Wreck and Reference - "No Youth" (2012) [Self-Released]

We are entering a new era. As a guitarist, I'm surprised I didn't touch upon this the last time I gushed about California doomnoise duo Wreck and Reference, but, after forty years of existence, one would think a new instrument would have begun to catch up with the guitar in metal. When one looks at the overall history of composed music, performing forces were a rather fluid ordeal, with new instruments evolving out of a desire for a new timbre, sound, or sonic range. To put this into perspective with a highly simplified example, out of necessity, the common ancestor of the Western bowed string instrument class's range was deemed too limited, giving birth to higher and lower ranged instruments, which eventually became the violin, viola, cello, and bass. Granted, most of these changes happened over much longer periods of time than the forty years in which metal's love affair with guitar (and bass guitar) has been around, but, with today's ever forward-thinking societal expectations, one would think some brave individual would have stepped forward and said, "Hey, you guys with the long hair! Check this out!," bringing about a new direction in music, yet, until last year, just about everyone has failed to do.

Around a year ago a challenger appeared, wielding not an axe, but a sample pad. That's right, folks, in Wreck and Reference you will hear no guitars, bass, or keyboard, rather an arsenal of carefully crafted samples compiled by sample pad master/vocalist Felix Skinner and drummer Ignat Frege. Naturally, I can see this new approach to metal, let alone doom metal, to be a little off-putting to most in theory. Doom metal has always been about the guitar, ever since Tony Iommi detuned his own to compensate for his significant lack in fingertips, and yet Youth (pronounced "No Youth"), Wreck and Reference' debut full-length album, is a stunning, undeniable bout of doomed, electronics-based metal.

A much more sophisticated, aggressive affair than their thrice-released Black Cassette demo, we see Skinner's use of samples evolving, distancing themselves from the demo's always-melodic, guitarlike sounds  for something much noisier and more sinister, something which wouldn't sound out of place in early Swans's mechanical early material. Large washes of noise and deep pad synths are the norm here, rhythmically pulsing along with Frege's adventurous, solid drumming and Skinner's versatile voice, ranging from a shaky, timid clean murmur to a distressed scream. This truly is unlike anything I've ever heard, and in an extremely positive way. Normally bands like this who imbue themselves with a "new genre" (I'm pretty sure no one else could get away with calling themselves "electronic doom metal") simply get tossed into the "gimmick" pile, but Wreck and Reference are so much more than that. The passion and intensity of doom metal are there, but with the attention to detail only someone with extreme obsessive compulsive disorder and a really nice Padkontrol sample pad can achieve. Of course, this album isn't just "doom metal" like their title says, rather this time the duo ventures outside the Mount Eerie and Have a Nice Life jamming with Neurosis sound niche they carved with their demo, taking on elements of neofolk, power electronics, and there are some especially impressive black metal-inspired sections strewn throughout Youth.

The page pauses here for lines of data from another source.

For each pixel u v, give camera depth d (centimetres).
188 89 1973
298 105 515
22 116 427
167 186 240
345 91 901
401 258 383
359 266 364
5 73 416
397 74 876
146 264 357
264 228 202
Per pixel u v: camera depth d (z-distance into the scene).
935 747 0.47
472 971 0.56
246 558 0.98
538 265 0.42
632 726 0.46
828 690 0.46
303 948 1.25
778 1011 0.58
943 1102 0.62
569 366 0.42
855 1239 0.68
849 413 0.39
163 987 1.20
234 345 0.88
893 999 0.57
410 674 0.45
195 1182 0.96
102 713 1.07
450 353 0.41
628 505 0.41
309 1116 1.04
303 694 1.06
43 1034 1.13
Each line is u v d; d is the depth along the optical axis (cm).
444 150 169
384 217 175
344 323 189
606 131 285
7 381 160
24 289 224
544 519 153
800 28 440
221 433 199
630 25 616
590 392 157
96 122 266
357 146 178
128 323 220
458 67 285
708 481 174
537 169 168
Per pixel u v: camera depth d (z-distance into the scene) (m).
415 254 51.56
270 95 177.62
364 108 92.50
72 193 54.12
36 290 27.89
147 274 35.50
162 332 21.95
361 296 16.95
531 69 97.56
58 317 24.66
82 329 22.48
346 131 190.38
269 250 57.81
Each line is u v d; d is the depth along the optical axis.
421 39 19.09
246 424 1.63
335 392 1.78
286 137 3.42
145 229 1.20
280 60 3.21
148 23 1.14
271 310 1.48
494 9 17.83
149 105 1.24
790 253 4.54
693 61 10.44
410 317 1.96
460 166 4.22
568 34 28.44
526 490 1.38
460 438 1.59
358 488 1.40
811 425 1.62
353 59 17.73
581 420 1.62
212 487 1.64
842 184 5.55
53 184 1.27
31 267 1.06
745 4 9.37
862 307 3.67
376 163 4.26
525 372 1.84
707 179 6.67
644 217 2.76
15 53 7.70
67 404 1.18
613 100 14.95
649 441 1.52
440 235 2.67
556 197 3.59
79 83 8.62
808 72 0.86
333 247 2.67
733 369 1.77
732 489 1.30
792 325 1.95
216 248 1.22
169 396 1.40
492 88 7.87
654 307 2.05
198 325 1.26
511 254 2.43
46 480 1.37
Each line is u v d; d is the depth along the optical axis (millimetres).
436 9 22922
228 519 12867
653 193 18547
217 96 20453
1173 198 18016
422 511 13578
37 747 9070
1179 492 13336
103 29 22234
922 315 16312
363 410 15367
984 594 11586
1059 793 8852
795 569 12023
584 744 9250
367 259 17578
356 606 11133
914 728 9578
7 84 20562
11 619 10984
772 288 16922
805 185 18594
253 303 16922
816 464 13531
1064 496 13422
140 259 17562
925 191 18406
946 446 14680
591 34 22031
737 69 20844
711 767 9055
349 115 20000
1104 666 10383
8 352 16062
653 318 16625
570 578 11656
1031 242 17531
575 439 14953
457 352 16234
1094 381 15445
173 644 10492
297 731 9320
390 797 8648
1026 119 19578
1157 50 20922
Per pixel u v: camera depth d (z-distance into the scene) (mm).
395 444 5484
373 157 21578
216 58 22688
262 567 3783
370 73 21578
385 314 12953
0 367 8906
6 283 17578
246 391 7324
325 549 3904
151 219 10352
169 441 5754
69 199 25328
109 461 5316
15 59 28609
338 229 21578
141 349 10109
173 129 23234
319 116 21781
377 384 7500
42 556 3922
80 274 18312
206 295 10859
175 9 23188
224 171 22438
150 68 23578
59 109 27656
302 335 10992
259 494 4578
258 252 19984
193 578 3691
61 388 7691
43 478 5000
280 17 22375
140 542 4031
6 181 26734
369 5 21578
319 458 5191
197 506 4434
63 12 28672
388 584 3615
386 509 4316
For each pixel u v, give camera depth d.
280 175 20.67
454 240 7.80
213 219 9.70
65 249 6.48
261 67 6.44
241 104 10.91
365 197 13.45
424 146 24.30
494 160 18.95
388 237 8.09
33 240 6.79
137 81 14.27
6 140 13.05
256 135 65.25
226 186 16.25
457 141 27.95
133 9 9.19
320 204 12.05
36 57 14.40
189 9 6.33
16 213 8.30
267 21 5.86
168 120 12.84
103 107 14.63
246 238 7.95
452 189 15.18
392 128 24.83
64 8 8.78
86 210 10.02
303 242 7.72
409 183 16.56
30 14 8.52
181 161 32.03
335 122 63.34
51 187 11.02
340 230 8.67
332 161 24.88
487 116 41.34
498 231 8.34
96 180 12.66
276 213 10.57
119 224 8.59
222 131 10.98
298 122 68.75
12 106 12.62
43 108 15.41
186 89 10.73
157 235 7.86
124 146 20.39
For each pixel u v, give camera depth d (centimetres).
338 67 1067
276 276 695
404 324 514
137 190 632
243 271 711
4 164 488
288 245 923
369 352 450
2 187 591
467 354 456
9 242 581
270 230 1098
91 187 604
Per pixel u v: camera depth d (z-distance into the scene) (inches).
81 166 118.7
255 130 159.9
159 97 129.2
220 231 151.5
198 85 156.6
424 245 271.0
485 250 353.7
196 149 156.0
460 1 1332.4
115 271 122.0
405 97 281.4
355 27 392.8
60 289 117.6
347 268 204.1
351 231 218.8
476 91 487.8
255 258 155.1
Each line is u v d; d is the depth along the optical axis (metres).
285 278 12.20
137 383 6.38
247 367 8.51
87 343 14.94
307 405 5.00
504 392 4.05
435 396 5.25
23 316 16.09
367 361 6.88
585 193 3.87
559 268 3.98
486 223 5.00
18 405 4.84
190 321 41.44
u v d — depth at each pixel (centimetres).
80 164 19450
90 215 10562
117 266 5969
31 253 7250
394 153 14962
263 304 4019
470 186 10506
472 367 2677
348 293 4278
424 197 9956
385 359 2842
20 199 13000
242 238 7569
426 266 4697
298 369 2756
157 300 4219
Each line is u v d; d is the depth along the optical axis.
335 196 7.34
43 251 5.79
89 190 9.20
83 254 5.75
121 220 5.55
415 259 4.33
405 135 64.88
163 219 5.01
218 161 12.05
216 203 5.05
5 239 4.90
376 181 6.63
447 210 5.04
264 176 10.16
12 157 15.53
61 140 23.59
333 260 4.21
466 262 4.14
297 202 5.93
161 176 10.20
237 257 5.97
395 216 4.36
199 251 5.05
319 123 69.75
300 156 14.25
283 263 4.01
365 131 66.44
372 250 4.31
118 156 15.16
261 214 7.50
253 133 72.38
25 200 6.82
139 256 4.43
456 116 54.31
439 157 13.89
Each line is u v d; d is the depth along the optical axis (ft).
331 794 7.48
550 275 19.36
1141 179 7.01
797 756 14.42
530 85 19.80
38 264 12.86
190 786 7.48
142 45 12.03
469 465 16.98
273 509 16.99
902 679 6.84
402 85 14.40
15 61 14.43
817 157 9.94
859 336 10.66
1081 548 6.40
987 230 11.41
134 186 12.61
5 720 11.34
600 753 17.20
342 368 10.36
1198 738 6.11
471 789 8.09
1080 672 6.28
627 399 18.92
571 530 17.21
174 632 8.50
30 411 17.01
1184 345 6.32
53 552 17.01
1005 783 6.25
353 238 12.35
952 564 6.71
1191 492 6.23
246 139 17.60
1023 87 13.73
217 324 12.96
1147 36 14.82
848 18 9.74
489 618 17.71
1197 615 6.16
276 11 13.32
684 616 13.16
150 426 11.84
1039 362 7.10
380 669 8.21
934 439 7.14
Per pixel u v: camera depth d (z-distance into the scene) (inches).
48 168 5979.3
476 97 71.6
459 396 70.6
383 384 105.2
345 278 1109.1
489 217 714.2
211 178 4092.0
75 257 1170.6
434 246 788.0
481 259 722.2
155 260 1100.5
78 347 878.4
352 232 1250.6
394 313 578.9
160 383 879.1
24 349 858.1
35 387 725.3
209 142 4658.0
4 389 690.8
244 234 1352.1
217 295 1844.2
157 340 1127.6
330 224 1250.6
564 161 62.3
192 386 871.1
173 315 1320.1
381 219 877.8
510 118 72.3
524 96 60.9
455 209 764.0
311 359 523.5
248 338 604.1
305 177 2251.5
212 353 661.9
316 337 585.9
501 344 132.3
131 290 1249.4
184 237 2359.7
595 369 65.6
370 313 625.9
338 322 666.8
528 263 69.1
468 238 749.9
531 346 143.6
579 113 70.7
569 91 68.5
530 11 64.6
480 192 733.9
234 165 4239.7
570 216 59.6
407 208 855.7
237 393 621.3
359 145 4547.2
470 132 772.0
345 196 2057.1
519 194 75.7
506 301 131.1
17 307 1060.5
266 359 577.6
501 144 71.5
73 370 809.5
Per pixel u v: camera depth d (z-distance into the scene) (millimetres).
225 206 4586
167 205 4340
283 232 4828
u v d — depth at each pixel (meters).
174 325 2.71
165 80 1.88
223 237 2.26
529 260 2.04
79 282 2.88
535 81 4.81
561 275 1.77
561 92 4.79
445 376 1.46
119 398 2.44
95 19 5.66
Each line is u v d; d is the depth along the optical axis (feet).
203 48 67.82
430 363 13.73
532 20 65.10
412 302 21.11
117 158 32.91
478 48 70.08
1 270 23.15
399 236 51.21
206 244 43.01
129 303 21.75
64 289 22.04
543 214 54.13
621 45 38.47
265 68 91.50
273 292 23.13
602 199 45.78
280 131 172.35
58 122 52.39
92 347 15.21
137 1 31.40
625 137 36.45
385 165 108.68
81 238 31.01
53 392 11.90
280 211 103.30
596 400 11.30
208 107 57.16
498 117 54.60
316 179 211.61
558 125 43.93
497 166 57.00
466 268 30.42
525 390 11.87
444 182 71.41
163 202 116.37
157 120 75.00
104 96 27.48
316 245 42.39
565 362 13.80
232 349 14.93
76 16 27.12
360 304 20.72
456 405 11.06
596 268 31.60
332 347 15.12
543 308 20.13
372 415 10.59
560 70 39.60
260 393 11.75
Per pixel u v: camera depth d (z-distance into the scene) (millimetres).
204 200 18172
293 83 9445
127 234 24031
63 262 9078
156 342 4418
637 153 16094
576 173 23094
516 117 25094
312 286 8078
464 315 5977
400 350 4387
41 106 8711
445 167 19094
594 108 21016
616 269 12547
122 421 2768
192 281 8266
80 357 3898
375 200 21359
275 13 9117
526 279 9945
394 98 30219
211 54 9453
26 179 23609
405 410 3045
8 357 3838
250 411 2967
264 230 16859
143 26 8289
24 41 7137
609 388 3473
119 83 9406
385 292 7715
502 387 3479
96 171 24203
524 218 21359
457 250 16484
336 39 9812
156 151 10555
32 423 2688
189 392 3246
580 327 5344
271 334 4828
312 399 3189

It's not very often an album can tilt my head but keep pulling me in like Youth has, which is a defining statement to the album's character. Wreck and Reference's new, legitimately progressive take on a tried and true style of music is absolutely one of a kind and wholly deserving of all the praise I've seen it get throughout the blogosphere. Hopefully some benevolent, awesome label will pick them up, because I definitely wouldn't mind hearing this one on wax, but, for now, Skinner and Frege have made this album available to you, the listener, for FREE.

Who needs a guitar, anyway?



  1. Actually their are guitars in the debut. The band never said that they EXCLUSIVELY DON'T USE GUITARS. They are there, just not too prominent.

    There are lots more guitars in the new one too.

  2. lol @ taking one misquoted fact and basing the entire review around it

  3. Do you guys know what a guitar sounds like? This is definitely samples. A big giveaway is the lack of attack - if a guitar is used then it is unavoidable that you will hear some sort of snap/slapback sound from a pick. There is none of that, which only means that the sound was brought about by a digital source. I find it funny people only comment on my reviews when they find I'm wrong.


  4. That's usually how it works out, people need to feel like they are superior to others so they comment in order to try and prove that.